*** Opening of EXERCISE DATA ***
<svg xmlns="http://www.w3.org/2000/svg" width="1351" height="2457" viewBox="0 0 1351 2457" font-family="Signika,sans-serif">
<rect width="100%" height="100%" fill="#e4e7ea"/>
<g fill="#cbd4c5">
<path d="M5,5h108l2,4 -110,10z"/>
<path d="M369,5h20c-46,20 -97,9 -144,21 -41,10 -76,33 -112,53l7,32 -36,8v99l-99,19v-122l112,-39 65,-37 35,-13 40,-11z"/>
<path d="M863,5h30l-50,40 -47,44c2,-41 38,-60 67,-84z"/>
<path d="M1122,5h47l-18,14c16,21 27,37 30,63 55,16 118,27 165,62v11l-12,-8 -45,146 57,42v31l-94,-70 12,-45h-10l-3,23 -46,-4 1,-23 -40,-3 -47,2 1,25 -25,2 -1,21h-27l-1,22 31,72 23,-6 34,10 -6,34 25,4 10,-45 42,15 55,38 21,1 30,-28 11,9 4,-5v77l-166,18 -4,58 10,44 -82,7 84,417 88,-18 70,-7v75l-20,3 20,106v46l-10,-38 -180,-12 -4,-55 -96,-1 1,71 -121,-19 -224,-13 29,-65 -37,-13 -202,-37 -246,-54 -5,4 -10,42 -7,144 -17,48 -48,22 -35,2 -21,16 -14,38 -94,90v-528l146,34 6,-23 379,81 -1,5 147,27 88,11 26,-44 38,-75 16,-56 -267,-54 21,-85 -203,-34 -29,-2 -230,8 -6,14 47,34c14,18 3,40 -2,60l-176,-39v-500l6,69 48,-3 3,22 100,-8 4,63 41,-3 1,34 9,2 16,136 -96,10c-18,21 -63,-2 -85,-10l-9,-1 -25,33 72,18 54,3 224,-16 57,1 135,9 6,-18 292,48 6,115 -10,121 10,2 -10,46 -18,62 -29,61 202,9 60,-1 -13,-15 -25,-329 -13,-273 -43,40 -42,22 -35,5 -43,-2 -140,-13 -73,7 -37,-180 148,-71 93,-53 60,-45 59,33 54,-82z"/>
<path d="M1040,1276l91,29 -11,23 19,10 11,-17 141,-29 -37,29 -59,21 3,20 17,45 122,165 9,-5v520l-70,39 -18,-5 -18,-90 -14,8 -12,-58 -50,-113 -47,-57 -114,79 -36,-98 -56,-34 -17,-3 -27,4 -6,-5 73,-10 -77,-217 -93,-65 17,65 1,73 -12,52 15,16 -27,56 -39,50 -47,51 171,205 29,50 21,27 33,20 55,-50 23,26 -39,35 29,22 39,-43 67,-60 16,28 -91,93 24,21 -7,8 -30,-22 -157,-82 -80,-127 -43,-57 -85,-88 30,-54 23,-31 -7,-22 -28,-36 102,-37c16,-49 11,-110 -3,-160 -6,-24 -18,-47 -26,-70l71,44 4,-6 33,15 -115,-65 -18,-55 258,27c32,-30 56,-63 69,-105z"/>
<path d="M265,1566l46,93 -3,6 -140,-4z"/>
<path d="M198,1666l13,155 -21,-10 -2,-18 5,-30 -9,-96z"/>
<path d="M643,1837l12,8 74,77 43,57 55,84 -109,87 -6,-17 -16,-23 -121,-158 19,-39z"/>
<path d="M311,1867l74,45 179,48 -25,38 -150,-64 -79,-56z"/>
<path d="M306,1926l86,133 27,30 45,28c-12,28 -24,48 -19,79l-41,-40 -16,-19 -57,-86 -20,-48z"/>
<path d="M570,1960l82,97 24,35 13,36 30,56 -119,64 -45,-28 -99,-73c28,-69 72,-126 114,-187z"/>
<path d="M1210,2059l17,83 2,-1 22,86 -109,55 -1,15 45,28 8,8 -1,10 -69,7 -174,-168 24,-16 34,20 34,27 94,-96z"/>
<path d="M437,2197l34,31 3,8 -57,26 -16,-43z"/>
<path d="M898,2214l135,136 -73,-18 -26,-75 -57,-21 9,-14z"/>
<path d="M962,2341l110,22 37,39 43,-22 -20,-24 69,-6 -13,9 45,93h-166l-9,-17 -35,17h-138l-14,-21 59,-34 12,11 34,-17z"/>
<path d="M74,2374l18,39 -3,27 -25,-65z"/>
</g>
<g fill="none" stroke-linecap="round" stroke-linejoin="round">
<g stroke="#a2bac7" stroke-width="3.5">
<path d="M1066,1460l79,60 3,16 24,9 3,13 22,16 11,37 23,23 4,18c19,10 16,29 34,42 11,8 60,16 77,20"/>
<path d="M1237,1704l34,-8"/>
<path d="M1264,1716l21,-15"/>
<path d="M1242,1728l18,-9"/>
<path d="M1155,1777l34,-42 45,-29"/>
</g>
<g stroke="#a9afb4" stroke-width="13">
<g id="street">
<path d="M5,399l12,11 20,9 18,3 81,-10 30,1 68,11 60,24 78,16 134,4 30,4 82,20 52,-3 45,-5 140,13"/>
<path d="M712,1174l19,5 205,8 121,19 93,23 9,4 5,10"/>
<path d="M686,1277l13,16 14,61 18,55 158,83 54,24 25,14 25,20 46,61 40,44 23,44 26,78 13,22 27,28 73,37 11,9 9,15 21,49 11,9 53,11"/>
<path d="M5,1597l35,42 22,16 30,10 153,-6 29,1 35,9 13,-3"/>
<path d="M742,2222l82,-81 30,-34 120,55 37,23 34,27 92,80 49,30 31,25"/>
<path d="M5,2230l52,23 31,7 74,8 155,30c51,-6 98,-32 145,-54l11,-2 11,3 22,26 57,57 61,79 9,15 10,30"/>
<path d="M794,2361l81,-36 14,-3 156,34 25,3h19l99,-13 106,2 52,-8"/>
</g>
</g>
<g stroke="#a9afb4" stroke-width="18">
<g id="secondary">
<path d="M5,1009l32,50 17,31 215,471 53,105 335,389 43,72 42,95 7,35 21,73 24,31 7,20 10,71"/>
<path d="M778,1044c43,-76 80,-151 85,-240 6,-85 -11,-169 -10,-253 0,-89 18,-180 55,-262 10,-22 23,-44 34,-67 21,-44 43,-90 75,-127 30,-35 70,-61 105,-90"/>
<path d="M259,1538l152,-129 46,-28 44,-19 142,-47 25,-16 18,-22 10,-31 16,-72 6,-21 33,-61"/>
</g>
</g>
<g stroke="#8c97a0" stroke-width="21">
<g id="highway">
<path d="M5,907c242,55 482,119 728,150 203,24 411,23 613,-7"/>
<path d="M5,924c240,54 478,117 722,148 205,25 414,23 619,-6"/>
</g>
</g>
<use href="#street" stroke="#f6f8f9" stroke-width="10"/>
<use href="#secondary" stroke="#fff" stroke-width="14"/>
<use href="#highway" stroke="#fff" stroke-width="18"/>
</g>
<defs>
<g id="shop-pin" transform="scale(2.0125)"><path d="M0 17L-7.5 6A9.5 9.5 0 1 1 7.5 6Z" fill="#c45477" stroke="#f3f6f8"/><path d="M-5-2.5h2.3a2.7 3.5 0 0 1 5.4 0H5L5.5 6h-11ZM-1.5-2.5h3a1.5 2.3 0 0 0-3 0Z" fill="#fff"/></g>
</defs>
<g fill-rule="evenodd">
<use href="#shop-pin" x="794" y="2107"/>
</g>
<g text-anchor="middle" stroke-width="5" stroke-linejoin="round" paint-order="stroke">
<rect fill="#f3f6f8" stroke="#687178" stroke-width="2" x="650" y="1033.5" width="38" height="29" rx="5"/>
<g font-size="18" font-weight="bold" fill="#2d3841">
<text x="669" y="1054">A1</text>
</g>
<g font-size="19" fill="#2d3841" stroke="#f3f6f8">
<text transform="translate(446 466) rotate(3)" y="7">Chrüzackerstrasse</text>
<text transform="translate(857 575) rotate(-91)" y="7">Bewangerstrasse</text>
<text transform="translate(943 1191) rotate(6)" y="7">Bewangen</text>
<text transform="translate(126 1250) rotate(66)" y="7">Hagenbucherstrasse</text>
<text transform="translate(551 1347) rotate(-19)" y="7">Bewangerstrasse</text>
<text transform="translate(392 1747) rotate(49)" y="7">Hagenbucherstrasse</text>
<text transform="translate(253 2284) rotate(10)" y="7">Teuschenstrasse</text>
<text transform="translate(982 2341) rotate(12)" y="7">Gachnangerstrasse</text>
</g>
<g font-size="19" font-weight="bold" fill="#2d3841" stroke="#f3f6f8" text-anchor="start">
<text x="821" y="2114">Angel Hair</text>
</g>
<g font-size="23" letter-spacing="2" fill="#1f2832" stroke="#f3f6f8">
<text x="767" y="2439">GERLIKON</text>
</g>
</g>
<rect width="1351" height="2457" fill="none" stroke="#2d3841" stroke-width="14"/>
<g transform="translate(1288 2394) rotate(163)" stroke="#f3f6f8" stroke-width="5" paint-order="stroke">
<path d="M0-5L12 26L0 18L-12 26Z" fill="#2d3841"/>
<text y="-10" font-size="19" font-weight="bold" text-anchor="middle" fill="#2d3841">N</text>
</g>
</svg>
*** Close of EXERCISE DATA ***
- [WHAT IS BEING ASKED] From the listing above, copy every line that holds the string "round".

- [RESULT OF THE TASK]
<g fill="none" stroke-linecap="round" stroke-linejoin="round">
<g text-anchor="middle" stroke-width="5" stroke-linejoin="round" paint-order="stroke">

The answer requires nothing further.